A comic strip from that year (reprinted in Mr. Leopold's book) illustrates the song's popularity: A hapless character wakes to find his alarm clock ringing to "Alexander's" syncopated, bugle-call melody; both the fruit-seller on the street and the local ragman hawk their wares to its rhythm; even his parrot demands a cracker to its tempo. As singer-scholar Ian Whitcomb once noted, "Alexander's Ragtime Band" was the "Rock Around the Clock" of its era.

For decades, purists attacked Berlin with the charge that "Alexander's Ragtime Band" wasn't real ragtime. It wasn't - no more than his 1920 "Home Again Blues" was a real 12-bar blues or his 1917 "Mr. Jazz Himself" authentic New Orleans jazz. "Alexander" was a song about ragtime: Berlin was the first to capture the energy and spirit of the new music in a popular song. And, even though Scott Joplin and his ilk had been around for nearly 20 years, "Alexander" was the song that officially announced the emergence of the new American popular music born of ragtime, blues, and, soon enough, jazz.
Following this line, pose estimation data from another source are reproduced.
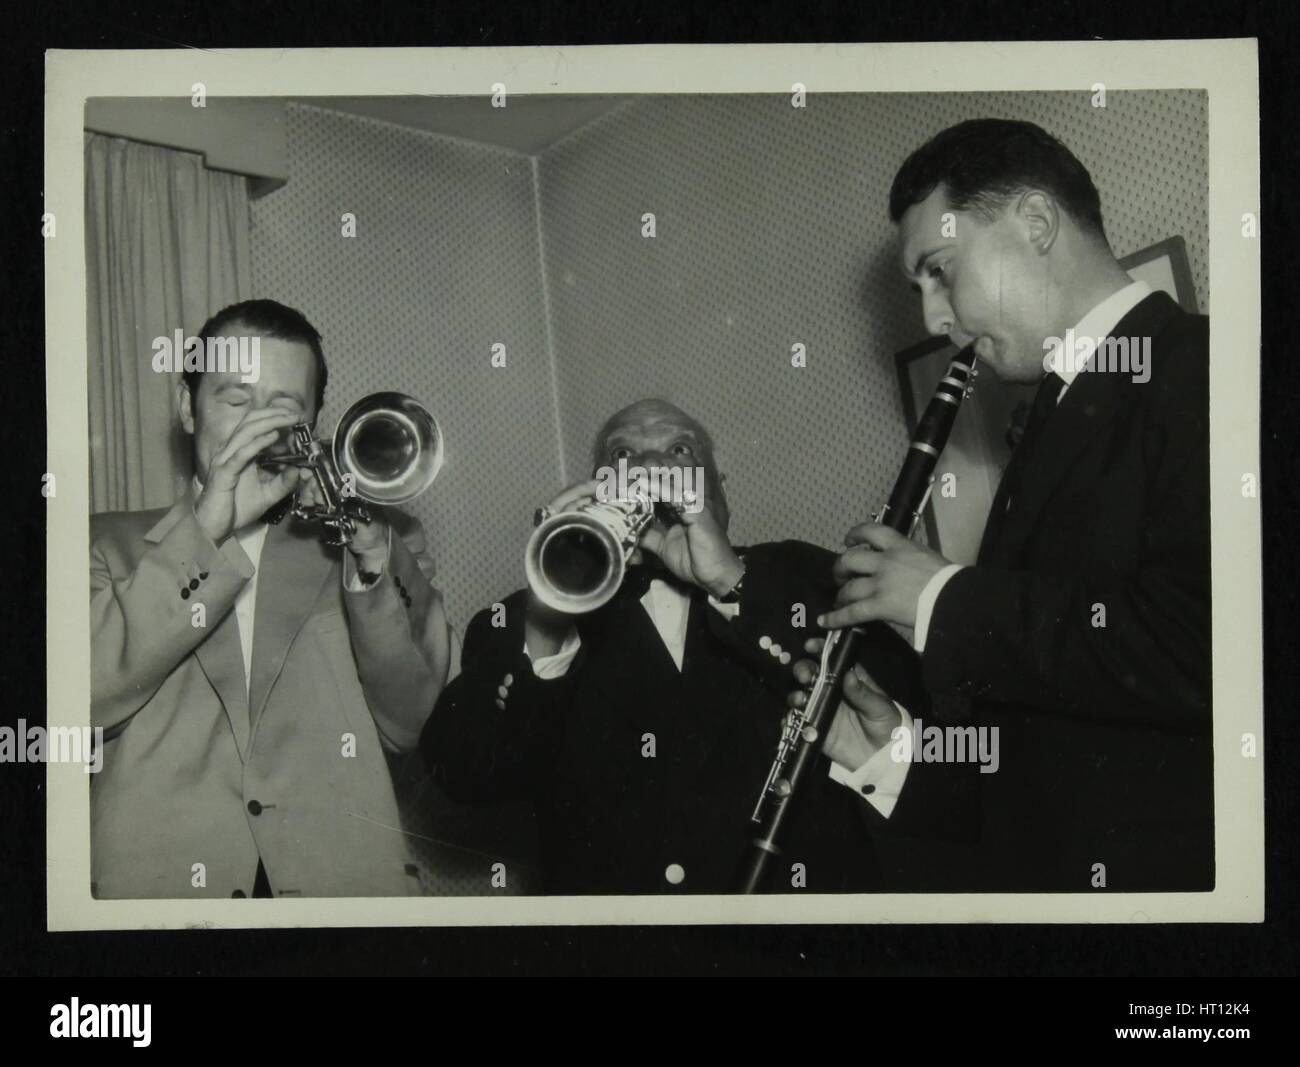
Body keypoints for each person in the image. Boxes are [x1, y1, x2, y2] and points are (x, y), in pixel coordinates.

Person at [795, 119, 1213, 891]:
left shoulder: (1208, 369)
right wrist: (888, 754)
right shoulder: (1053, 419)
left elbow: (1210, 647)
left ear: (1035, 222)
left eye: (941, 270)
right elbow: (1046, 757)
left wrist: (943, 599)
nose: (932, 318)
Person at [421, 399, 923, 894]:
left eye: (679, 450)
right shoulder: (536, 612)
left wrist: (732, 583)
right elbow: (464, 774)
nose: (648, 468)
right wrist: (550, 623)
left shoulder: (811, 577)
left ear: (720, 489)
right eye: (622, 457)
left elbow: (913, 749)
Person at [90, 299, 454, 898]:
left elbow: (411, 724)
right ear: (187, 407)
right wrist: (204, 534)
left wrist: (369, 562)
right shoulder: (105, 543)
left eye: (284, 408)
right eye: (236, 400)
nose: (259, 428)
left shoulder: (379, 543)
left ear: (313, 422)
Ragtime and "animal dances" like Berlin's grizzly bear were, eventually, denounced by the Vatican. But even before that happened, Berlin satirized his critics by playfully embracing the Satanic side of the music in "At the Devil's Ball" and "Pack Up Your Sins (And Go to the Devil)." In "Play a Simple Melody," Berlin composed two distinct sets of words and music, both using the same chord changes and encouraging a ragtime band to get hot. He then superimposed the two strains on top of each other contrapuntally.

When the finished song was performed in Berlin's first Broadway show, "Watch Your Step," the crowds practically rioted. The words to the second strain could be a netherworld prayer from a 1970s metal band: "Musical demon [...] won't you play me some rag?" In 1913's "The International Rag," Berlin writes prophetically of how American pop music will conquer the world: "Italian opera singers / Have learned to snap their fingers!"

Some of Berlin's joy was leavened in 1912 with the tragic death of his first wife. For the first time, he put his heart in a song with the classic waltz "When I Lost You"; he would later help establish the waltz as the time signature for nostalgic reminiscence. Throughout the teens and the 1920s, Berlin's love songs grew more sentimental. By the time of his second marriage in 1926, his songs about music had taken a surprisingly melancholy turn.

Fifteen years earlier, Berlin had used the genre as a harbinger of the new, of everything tony and fashionable. But in his 30s and 40s, music became a Proustian trigger to remembrance. In 1919, Berlin established that "A Pretty Girl Is Like a Melody"; just a few years later, turned that same conceit around with the beautiful "The Song Is Ended (But the Melody Lingers On)." In the first, the memory of the girl haunts you in a pleasant way; in the second, a painful one.

Berlin would continue to find variations on the idea, such as the 1928 waltz "Where Is the Song of Songs for Me?"; the romantic "Say It With Music"; the 1946 ballad "You Keep Coming Back Like a Song"; and the lovely, autobiographical "I Poured My Heart Into a Song" of 1939. But the most compelling of Berlin's "serious" songs about music is his breathtakingly moving "Russian Lullaby" of 1927.

This brief but brilliant 16-bar melody, with its minor-key, quasi-modal harmonies, is also highly autobiographical - Berlin looking back on his family in Siberia in a way that's poignant and bittersweet. Clearly a song about a song, it tells of how the Russian mother sings her little bubbelas to sleep. Like all of Berlin's song-songs, it has an air of mystery - Berlin never tells us exactly what the Russian lullaby says or means. But the family is obviously looking forward, both toward the future and the West, as they dream of "a land that's free for you and me."